The establishment of the laser connections is controlled by the SpaceDataHighway’s Mission Operation Centre which operates 24 hours a day, seven days a week at Airbus premises near Munich. Operators receive transmission requests from customers, programme the space and ground segment and monitor the performance of communications.
“While 2017 has been a year of ramp-up for the system, we have now reached more than 1,000 connections per month in 2018 with a very high level of reliability,” said
Hughes Boulnois, Head of the SpaceDataHighway programme at Airbus Defence and Space. “The total amount of data transferred is equivalent to around 100 million MP3 music files, but the transmission capacity of the SpaceDataHighway goes far beyond that.”
Each day, the SpaceDataHighway is capable to relay up to 40 terabytes of data acquired by observation satellites, Unmanned Aerial Vehicles or aircraft, to Earth. It is currently used by the European Union’s Copernicus programme, but its capacities could be used by many more customers.
In 2019, the system will also relay information from the Columbus module of the International Space Station (ISS). From 2020 the Pleiades Neo satellites will begin to use the SpaceDataHighway.

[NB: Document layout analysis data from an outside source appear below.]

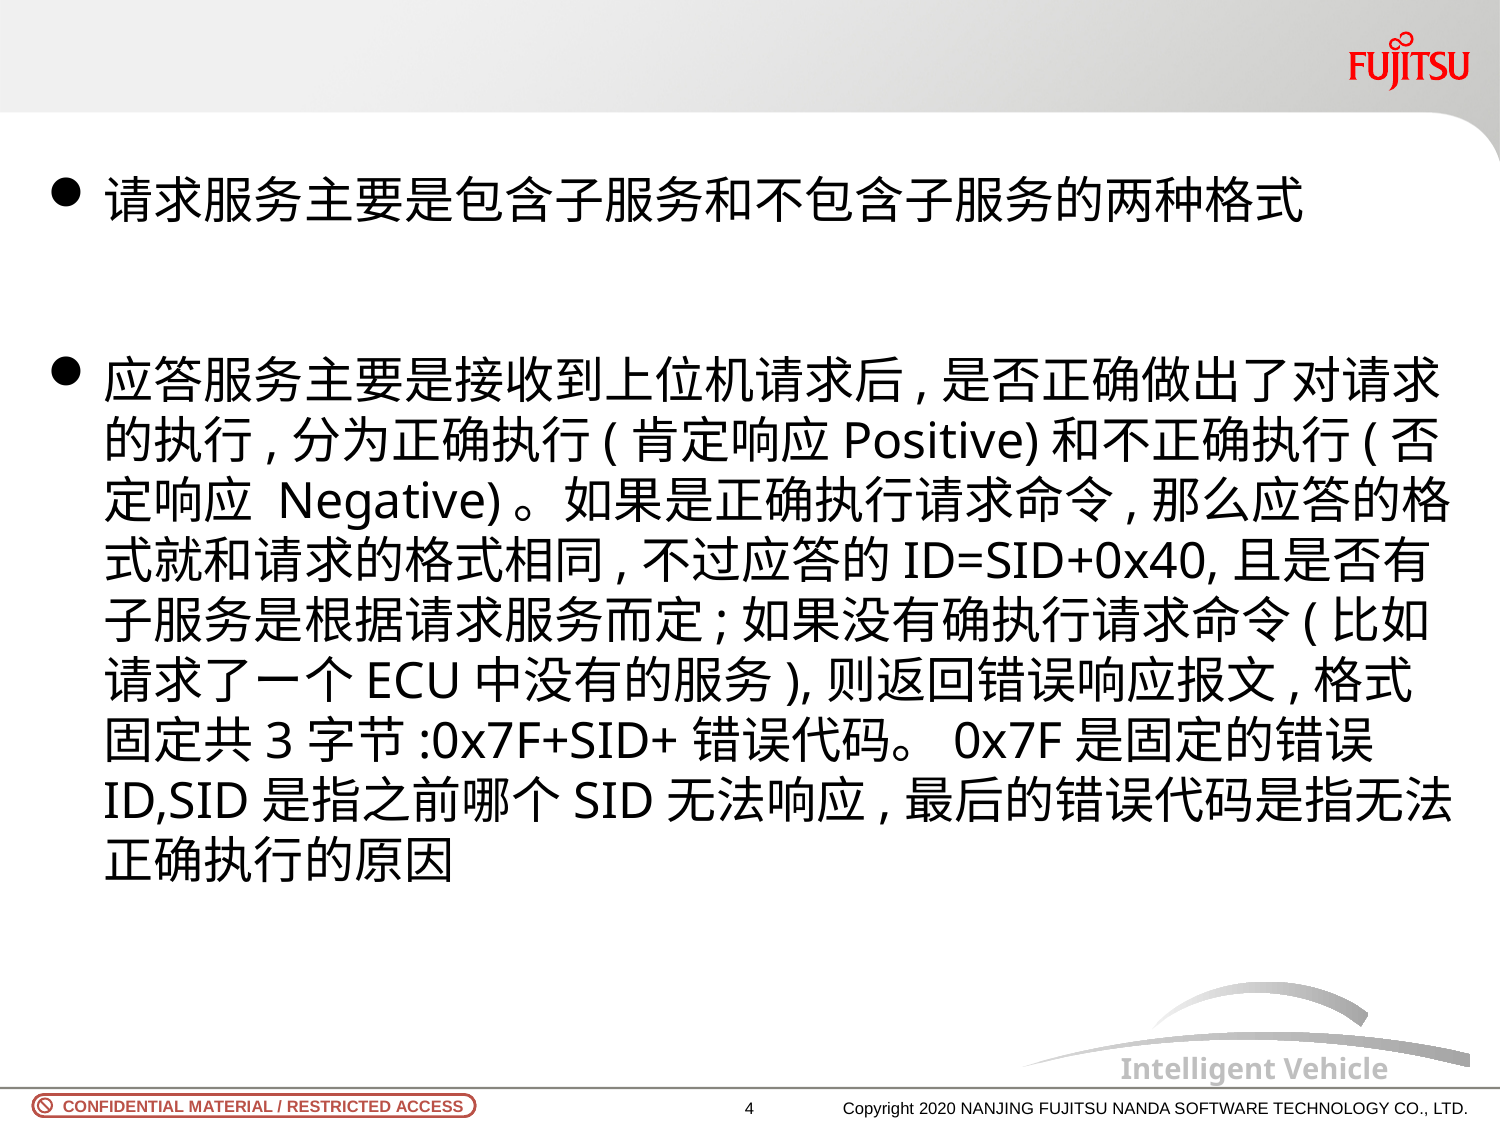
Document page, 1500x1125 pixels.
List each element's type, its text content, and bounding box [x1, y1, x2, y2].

picture [0, 0, 1500, 176]
footer Copyright 2020 NANJING FUJITSU NANDA SOFTWARE TECHNOLOGY CO., LTD. [809, 1091, 1470, 1125]
text_box 请求服务主要是包含子服务和不包含子服务的两种格式 应答服务主要是接收到上位机请求后,是否正确做出了对请求的执行,分为正确执行(肯定响应Positive)和不正确执行(否定响应 Negative)。如果是正确执行请求命令,那么应答的格式就和请求的格式相同,不过应答的ID=SID+0x40,且是否有子服务是根据请求服务而定;如果没有确执行请求命令(比如请求了ー个ECU中没有的服务),则返回错误响应报文,格式固定共3字节:0x7F+SID+错误代码。0x7F是固定的错误ID,SID是指之前哪个SID无法响应,最后的错误代码是指无法正确执行的原因 [32, 160, 1475, 896]
slide_number 3 [705, 1091, 794, 1125]
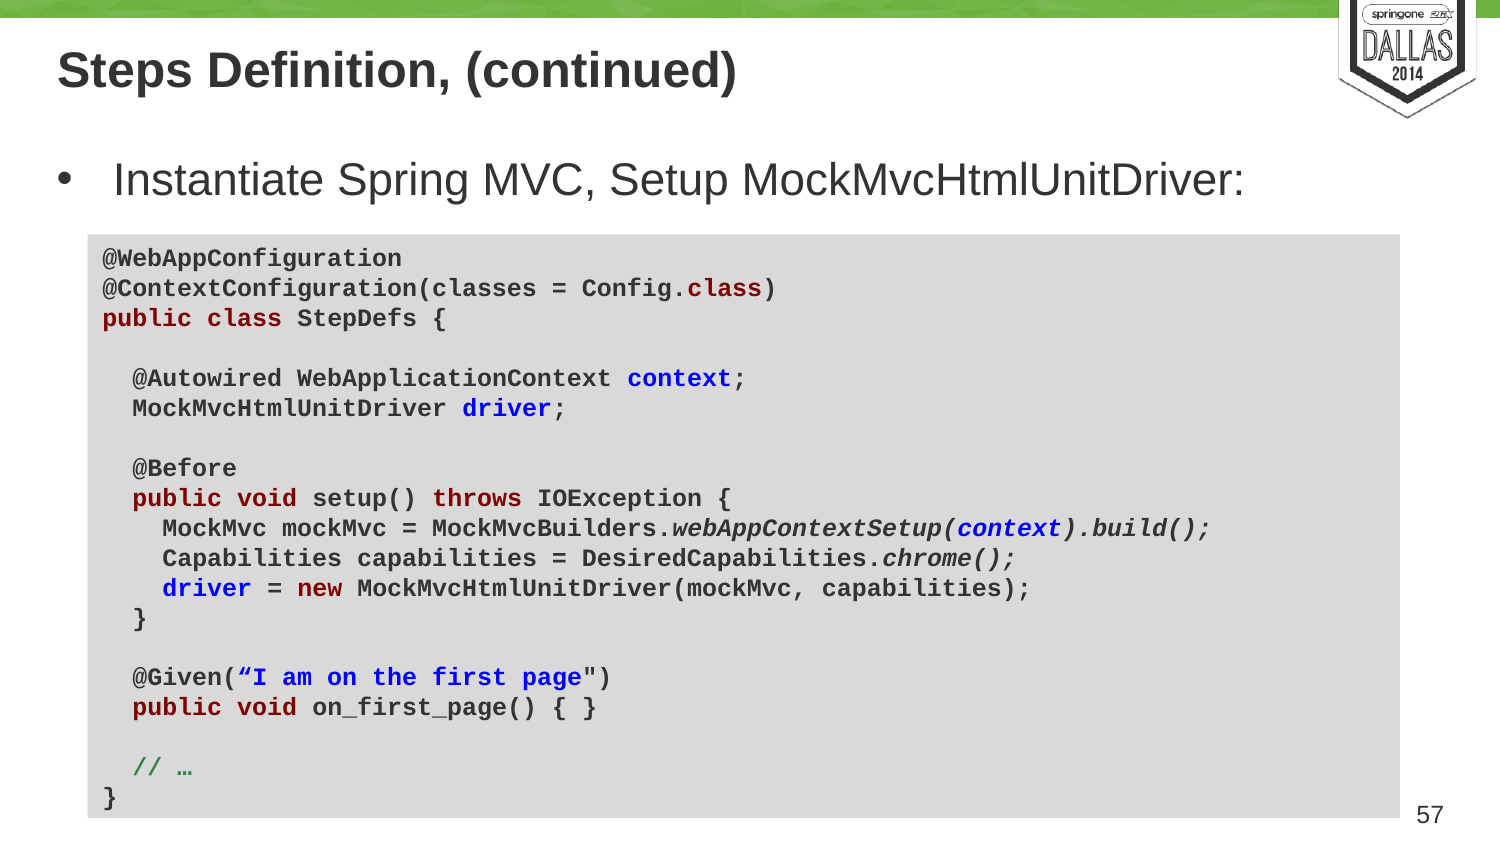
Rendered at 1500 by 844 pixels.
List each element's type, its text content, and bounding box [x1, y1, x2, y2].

title Steps Definition, (continued) [56, 25, 1300, 110]
picture [0, 0, 1500, 122]
list Instantiate Spring MVC, Setup MockMvcHtmlUnitDriver: [56, 150, 1444, 785]
text_box @WebAppConfiguration @ContextConfiguration(classes = Config.class) public class StepDefs { @Autowired WebApplicationContext context; MockMvcHtmlUnitDriver driver; @Before public void setup() throws IOException { MockMvc mockMvc = MockMvcBuilders.webAppContextSetup(context).build(); Capabilities capabilities = DesiredCapabilities.chrome(); driver = new MockMvcHtmlUnitDriver(mockMvc, capabilities); } @Given(“I am on the first page") public void on_first_page() { } // … } [87, 234, 1400, 818]
slide_number 57 [1362, 791, 1445, 837]
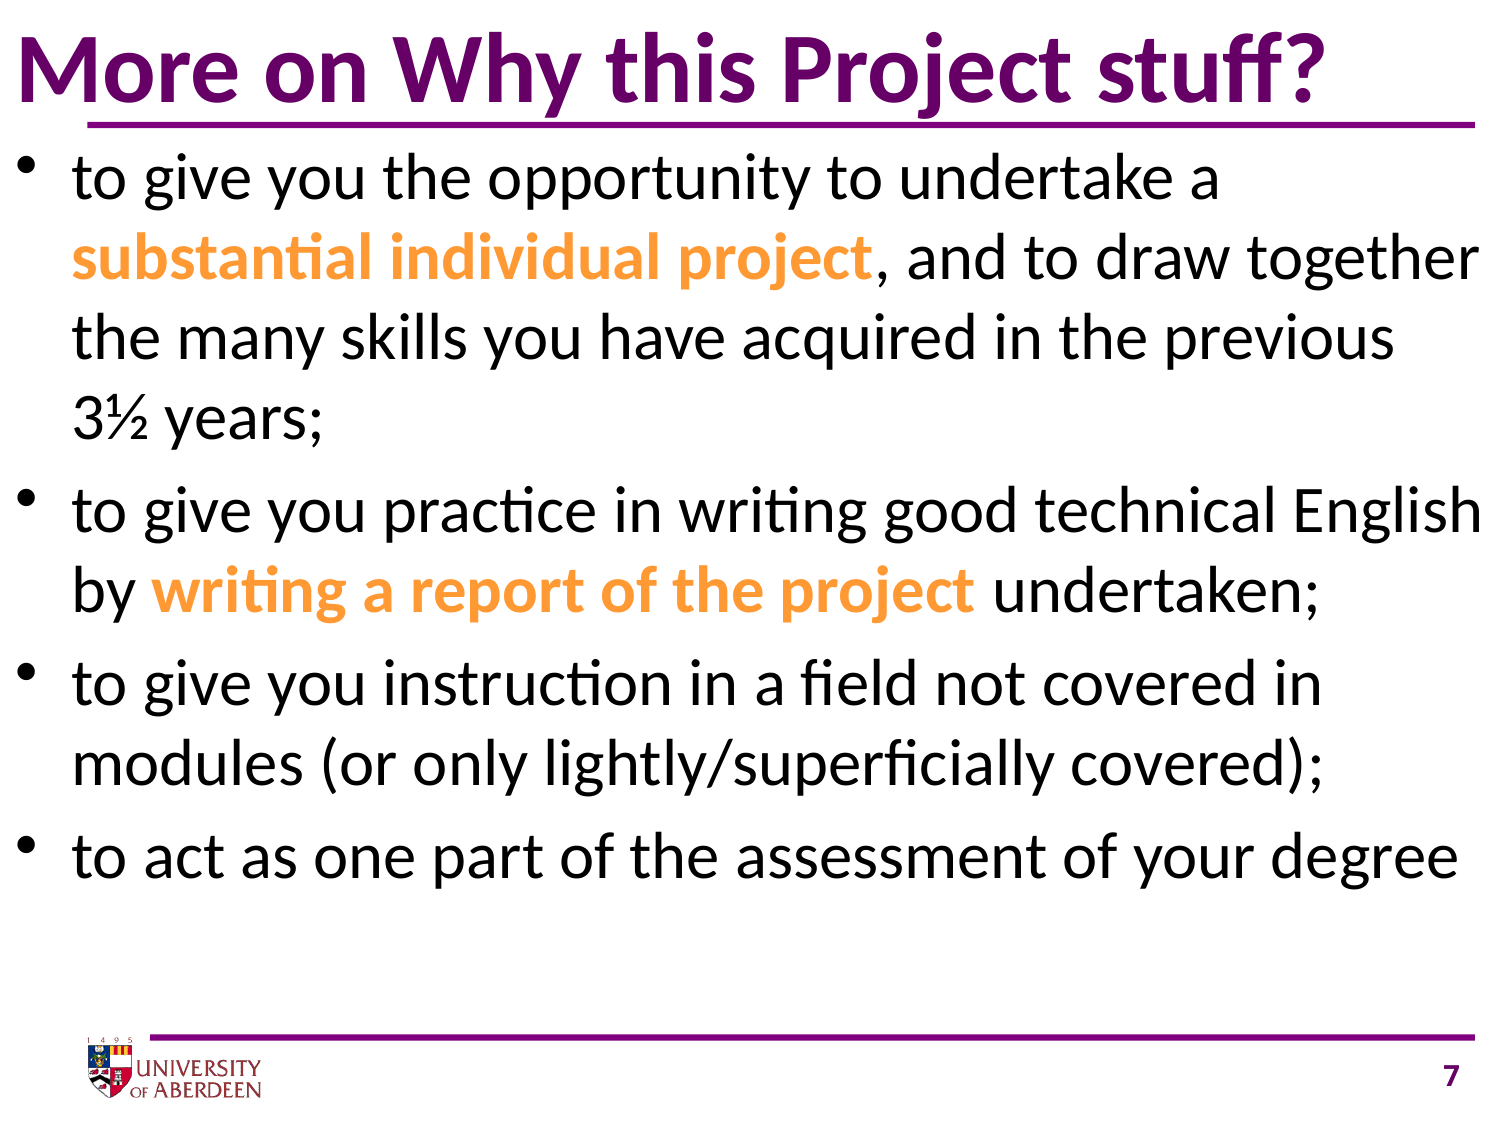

The SpaceDataHighway is a public-private partnership between the European Space Agency and Airbus, which today owns and operates the system, with the laser communication terminals developed by Tesat-Spacecom and the DLR German Space Administration. EDRS-A, the first SpaceDataHighway relay satellite launched in 2016, offers coverage from the American East Coast to India. A second satellite, EDRS-C, will be launched in 2019. It will double the system’s capacity and extend the coverage and redundancy of the system. Airbus intends to expand the SpaceDataHighway with a third node, ERDS-D, to be positioned over the Asia-Pacific region.